Variable Relevance Assignment using Multiple Machine Learning Methods.
Wei-Wen Feng
M.S. dissertation, Department of Computer Science, University of Illinois at Urbana-Champaign, 2006
Peter Bajcsy, Advisor
With the advance in remote sensing, various machine learning techniques could be applied to study variable relationships. Although prediction models obtained by using machine learning techniques are suitable for predictions, they do not explicitly provide means for determining input-output variable relevance. The relevance information is often of interest to scientists since relationships among variables are unknown.
In this thesis, we investigated the issue of relevance assignment for multiple machine learning models applied to remote sensing variables in the context of terrestrial hydrology.
The relevance is defined as the influence of an input variable with respect to predicting the output result. We follow the classical conceptual definition of relevance, and introduce a methodology for assigning relevance using various machine learning methods. The learning methods we use include Regression Tree, Support Vector Machine, and K-Nearest Neighbor.

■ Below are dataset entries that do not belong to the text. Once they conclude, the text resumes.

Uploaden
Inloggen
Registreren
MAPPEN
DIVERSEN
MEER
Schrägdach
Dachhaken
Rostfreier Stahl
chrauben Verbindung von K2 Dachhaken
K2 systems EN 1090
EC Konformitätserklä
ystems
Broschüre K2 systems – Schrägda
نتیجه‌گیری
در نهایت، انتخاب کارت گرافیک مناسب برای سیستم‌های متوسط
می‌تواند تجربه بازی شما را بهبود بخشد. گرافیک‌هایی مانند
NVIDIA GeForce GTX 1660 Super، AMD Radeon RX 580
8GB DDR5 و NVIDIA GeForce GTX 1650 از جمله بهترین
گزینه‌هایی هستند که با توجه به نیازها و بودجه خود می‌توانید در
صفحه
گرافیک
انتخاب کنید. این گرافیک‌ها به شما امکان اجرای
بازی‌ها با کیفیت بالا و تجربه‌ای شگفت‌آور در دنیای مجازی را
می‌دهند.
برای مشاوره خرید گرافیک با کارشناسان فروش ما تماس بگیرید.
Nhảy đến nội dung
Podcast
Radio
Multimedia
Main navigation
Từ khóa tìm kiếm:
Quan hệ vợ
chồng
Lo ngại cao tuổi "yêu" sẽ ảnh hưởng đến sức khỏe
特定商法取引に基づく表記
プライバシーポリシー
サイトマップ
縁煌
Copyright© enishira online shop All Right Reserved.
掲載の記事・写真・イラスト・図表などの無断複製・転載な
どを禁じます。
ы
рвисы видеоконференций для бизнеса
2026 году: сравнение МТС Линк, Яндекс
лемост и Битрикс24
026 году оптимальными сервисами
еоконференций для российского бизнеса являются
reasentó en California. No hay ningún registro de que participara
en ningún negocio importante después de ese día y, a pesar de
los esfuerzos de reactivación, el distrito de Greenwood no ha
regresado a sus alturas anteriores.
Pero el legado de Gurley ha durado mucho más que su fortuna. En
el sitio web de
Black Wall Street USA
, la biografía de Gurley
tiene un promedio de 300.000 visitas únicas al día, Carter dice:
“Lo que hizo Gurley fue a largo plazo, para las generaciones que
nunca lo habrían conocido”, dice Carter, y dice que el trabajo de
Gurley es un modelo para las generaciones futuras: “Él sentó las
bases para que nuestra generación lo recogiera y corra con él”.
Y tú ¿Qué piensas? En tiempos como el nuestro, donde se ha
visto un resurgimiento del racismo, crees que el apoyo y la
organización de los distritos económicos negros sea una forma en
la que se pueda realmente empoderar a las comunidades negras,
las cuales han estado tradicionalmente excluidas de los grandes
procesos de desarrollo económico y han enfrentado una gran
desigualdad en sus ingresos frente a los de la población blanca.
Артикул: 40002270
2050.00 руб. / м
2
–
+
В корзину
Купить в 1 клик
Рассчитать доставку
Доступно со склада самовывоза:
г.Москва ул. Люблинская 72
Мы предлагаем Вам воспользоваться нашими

We derive the relevance computation scheme for each learning method, and propose a method for fusing relevance assignment results from multiple learning techniques by averaging and voting mechanism. All methods are evaluated in terms of relevance accuracy estimation with synthetic and measured data. The main contribution of this thesis is a methodology for relevance assignment for multiple learning methods based on local regression, and the fusion methods better robustness.